__Passage__
★ ★ ★

Another reason for the general dislike in which they were held was their wealth, and the manner in which it had been amassed. They were, as has been already intimated, the only bankers, almost the only traders, of the day. They had become an absolute necessity of life to many classes of men. If the sovereign wished to negotiate a marriage, or embark in a foreign war, a large sum of money was required, which the Jews alone could supply. The same was the case with the nobles and land-owners of lesser rank; and even the Christian merchant could sometimes save his credit only by a timely loan, which was to be obtained from none but Hebrew coffers. It was affirmed that the usury exacted for these was inordinate; that the Jews took advantage of their opportunity to accumulate enormous gains, to the total ruin of their debtors. The rate of interest demanded was, as a general rule, extortionate. Yet it should be borne in mind that the monstrous injustice often shown them, when they were,—on any pretext, or on no pretext at all,—despoiled of their money, if it did not render the exaction of these terms necessary to secure to the lender, in the long run, his fair profit, it did offer a strong temptation for exaction, and gave him a ready excuse for offering only the hardest terms to the borrower.[102] Whatever value, however, this argument may possess, it was utterly disregarded by the enemies of the Jews in those days, who took into account only two facts—one, that the Jews demanded an enormous amount of usury, which brought them immense wealth, and the other, that its payment reduced themselves to poverty.
These influences had been for a long time at work, causing the Jews to be regarded with ever-increasing disfavour. But it may be doubted whether they would ever have burst forth into the furious volcano of persecution which the next generation witnessed, if it had not been that the element of religious fanaticism was now added to those already at work. The cry that Christ was dishonoured through the profanation of the scenes of His birth and crucifixion by the unhallowed rites of the Infidels, and that it was the bounden duty of all faithful Christians to wrest the holy places from their grasp, now resounded through Christendom, and roused an enthusiasm of which the world had never before beheld the like.
It may surprise us, not that this feeling should have been awakened, but that it should not have been awakened before. Three hundred and fifty years had elapsed since the conquest of Jerusalem by the Saracens; and ever since then it had been in the occupation of the unbelievers. Why was the possession of the Holy City by them a greater outrage on the feelings of Christian men in one generation than in another? Or are we to suppose that men were more zealous for God’s honour in the eleventh than they had been in the seventh century? No, not so. The causes which provoked the Crusades were different from these, and they are of importance to us, because they throw a light on the feeling which simultaneously arose against the Jews also.

★ ★ ★

__About this exercise__
Please reproduce, word for word, the stretch of the passage from "These influences had" through "beheld the like.".

[Items from a dataset]

★ ★ ★

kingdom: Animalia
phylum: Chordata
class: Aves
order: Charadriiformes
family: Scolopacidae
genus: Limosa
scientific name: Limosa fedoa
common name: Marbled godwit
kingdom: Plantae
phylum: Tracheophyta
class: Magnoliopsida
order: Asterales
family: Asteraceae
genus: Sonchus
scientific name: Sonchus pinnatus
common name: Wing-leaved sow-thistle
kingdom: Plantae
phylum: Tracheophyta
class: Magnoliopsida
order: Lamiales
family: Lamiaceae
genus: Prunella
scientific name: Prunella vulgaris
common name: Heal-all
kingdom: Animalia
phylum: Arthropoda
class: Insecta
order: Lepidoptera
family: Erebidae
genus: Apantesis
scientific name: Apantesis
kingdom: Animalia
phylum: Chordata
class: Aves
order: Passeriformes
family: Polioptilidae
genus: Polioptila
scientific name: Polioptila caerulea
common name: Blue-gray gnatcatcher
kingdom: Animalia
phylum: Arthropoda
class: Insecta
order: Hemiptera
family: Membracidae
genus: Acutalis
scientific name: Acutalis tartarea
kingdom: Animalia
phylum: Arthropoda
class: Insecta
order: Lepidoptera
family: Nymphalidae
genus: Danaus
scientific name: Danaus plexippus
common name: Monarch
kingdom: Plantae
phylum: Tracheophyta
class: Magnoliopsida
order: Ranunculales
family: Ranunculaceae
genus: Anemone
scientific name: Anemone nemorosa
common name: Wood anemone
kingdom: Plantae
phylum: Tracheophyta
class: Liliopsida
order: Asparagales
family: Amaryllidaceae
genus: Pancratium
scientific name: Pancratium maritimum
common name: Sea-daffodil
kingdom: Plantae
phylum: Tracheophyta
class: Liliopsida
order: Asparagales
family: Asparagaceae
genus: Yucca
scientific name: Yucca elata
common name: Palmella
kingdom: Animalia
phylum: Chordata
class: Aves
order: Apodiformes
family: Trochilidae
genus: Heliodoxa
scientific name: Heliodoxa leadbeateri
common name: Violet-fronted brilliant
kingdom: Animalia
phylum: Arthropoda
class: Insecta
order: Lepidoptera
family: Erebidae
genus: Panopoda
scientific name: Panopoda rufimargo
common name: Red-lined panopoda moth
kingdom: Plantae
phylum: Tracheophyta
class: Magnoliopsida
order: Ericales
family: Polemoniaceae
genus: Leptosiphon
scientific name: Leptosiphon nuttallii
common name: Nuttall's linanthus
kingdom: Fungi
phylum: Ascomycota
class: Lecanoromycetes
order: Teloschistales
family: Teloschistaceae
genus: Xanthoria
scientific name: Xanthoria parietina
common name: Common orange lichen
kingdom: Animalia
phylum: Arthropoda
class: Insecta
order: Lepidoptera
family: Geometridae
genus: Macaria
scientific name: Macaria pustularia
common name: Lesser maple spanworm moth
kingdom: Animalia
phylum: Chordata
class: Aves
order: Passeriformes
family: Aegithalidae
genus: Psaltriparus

★ ★ ★

__Answer for the task__
These influences had been for a long time at work, causing the Jews to be regarded with ever-increasing disfavour. But it may be doubted whether they would ever have burst forth into the furious volcano of persecution which the next generation witnessed, if it had not been that the element of religious fanaticism was now added to those already at work. The cry that Christ was dishonoured through the profanation of the scenes of His birth and crucifixion by the unhallowed rites of the Infidels, and that it was the bounden duty of all faithful Christians to wrest the holy places from their grasp, now resounded through Christendom, and roused an enthusiasm of which the world had never before beheld the like.